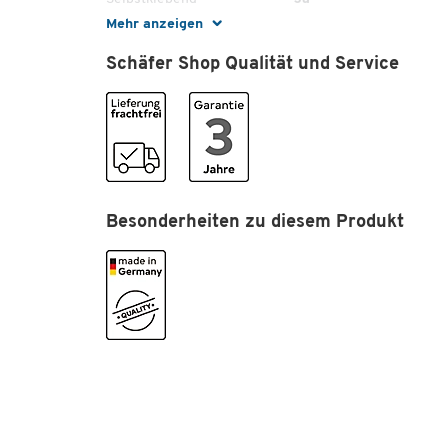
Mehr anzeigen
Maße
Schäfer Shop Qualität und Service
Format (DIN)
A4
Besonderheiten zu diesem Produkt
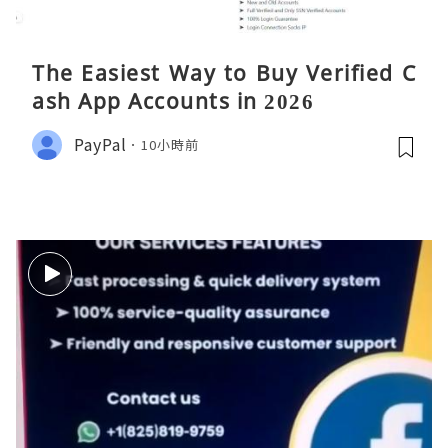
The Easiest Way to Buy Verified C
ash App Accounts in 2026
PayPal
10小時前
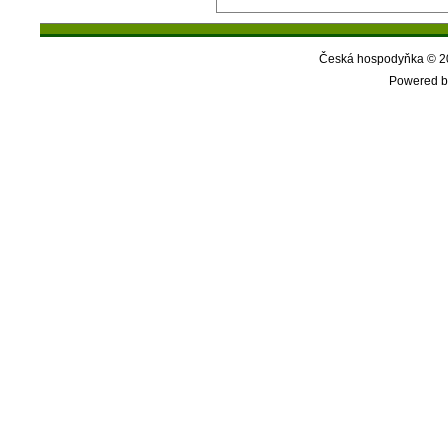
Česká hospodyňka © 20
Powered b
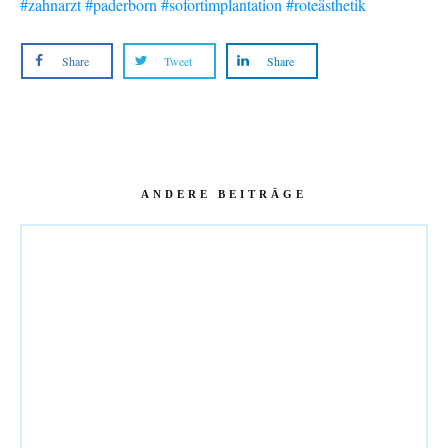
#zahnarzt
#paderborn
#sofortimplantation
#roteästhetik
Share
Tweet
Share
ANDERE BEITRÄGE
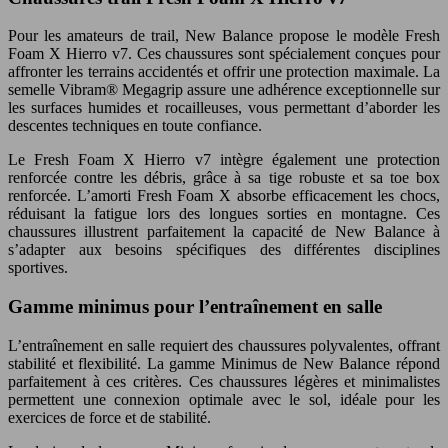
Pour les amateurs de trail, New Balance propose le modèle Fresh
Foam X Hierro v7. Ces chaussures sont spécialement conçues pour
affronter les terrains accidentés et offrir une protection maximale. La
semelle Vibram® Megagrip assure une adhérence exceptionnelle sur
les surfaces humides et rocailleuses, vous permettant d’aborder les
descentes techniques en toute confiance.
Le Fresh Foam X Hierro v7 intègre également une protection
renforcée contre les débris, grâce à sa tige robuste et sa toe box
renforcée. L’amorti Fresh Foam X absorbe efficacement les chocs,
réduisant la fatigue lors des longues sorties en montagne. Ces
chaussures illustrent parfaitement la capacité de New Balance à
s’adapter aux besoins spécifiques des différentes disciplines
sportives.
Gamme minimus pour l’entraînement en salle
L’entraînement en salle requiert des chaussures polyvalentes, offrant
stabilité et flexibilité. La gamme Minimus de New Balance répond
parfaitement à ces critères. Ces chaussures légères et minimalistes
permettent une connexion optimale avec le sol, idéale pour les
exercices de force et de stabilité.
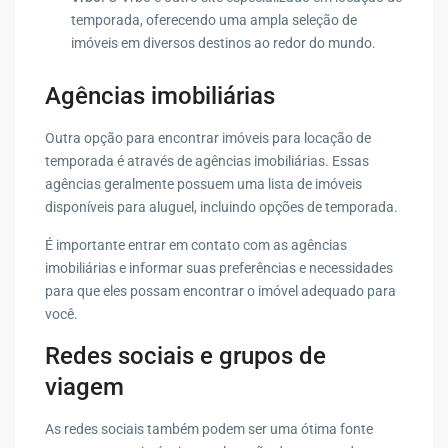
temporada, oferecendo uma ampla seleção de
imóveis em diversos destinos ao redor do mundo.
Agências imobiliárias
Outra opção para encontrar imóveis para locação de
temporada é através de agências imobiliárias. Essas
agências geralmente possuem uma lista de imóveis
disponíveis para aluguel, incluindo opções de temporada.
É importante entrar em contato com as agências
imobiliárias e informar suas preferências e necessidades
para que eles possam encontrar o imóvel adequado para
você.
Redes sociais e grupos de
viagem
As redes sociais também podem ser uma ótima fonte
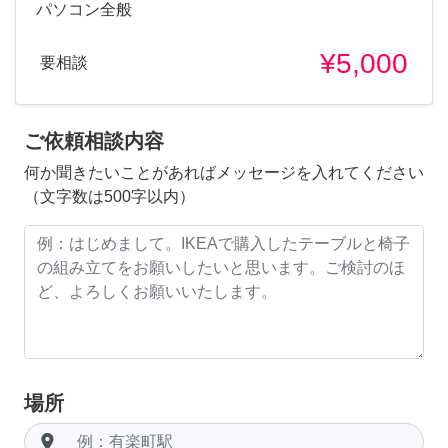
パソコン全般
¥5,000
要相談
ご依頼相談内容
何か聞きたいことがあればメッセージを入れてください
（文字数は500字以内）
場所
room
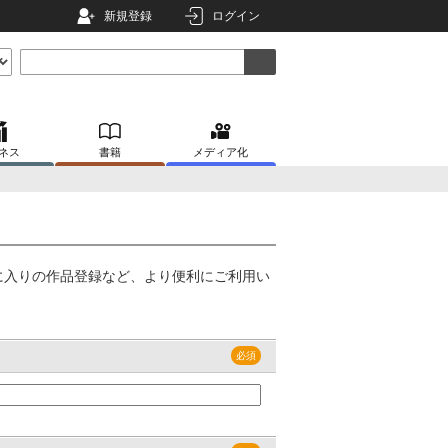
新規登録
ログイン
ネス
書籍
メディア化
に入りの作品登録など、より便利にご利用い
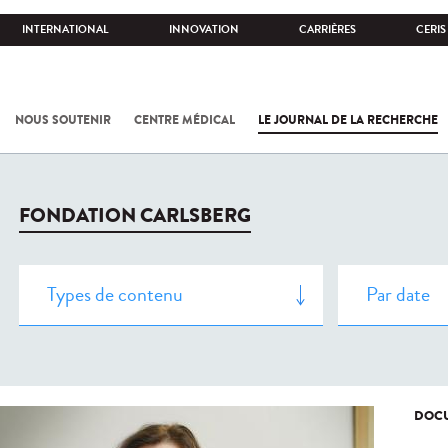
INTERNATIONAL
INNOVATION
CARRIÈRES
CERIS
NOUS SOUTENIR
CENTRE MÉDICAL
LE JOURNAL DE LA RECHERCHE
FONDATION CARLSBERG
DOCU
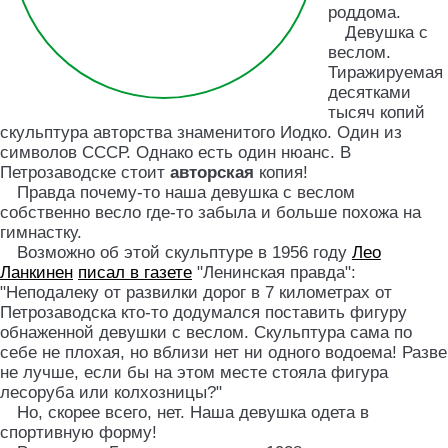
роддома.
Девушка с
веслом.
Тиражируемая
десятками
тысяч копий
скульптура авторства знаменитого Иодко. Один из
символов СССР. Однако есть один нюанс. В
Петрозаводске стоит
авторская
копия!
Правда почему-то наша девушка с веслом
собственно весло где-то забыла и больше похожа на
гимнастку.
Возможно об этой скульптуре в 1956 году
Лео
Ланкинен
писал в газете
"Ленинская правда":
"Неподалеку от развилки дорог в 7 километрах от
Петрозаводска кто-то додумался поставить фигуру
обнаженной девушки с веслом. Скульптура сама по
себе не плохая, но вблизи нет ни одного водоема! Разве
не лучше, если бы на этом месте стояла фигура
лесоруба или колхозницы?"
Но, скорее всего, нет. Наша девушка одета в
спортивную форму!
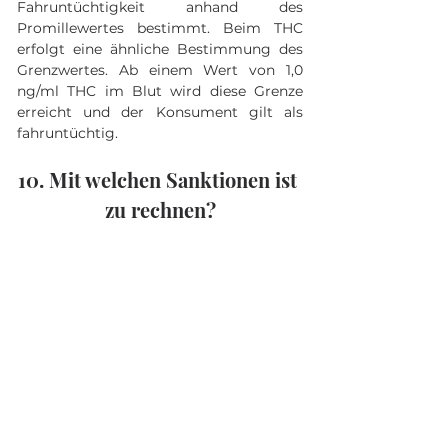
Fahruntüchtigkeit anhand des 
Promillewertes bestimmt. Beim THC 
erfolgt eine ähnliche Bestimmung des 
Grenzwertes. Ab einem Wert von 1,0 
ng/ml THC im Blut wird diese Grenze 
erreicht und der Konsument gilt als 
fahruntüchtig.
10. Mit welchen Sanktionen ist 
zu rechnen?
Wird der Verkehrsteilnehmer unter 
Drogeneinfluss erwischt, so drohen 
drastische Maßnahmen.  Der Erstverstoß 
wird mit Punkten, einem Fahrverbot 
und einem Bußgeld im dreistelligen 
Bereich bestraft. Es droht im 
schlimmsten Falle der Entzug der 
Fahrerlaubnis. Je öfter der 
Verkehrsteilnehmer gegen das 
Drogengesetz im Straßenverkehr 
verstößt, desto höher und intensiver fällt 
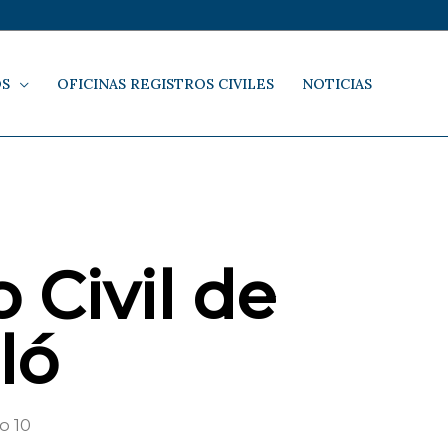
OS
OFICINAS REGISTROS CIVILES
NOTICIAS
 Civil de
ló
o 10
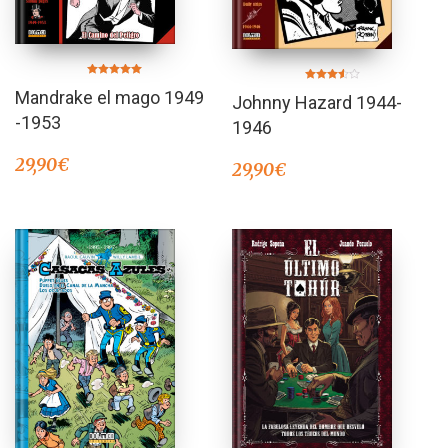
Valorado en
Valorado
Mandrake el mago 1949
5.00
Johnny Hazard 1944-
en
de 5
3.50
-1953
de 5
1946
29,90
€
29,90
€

----------

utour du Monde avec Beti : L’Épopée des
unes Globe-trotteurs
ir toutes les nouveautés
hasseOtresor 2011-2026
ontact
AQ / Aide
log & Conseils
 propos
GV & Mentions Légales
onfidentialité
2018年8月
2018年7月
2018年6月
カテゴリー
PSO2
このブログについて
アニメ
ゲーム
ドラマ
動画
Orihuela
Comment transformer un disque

----------

With pictures excluded, reproduce exactly the lines above from the one containing "Redes sociais e grupos de" down to the one containing "тысяч копий", those two included.

Redes sociais e grupos de
viagem
As redes sociais também podem ser uma ótima fonte
パソコン全般
¥5,000
要相談
ご依頼相談内容
何か聞きたいことがあればメッセージを入れてください
（文字数は500字以内）
場所
room
新規登録
ログイン
ネス
書籍
メディア化
に入りの作品登録など、より便利にご利用い
INTERNATIONAL
INNOVATION
CARRIÈRES
CERIS
NOUS SOUTENIR
CENTRE MÉDICAL
LE JOURNAL DE LA RECHERCHE
FONDATION CARLSBERG
DOCU
роддома.
Девушка с
веслом.
Тиражируемая
десятками
тысяч копий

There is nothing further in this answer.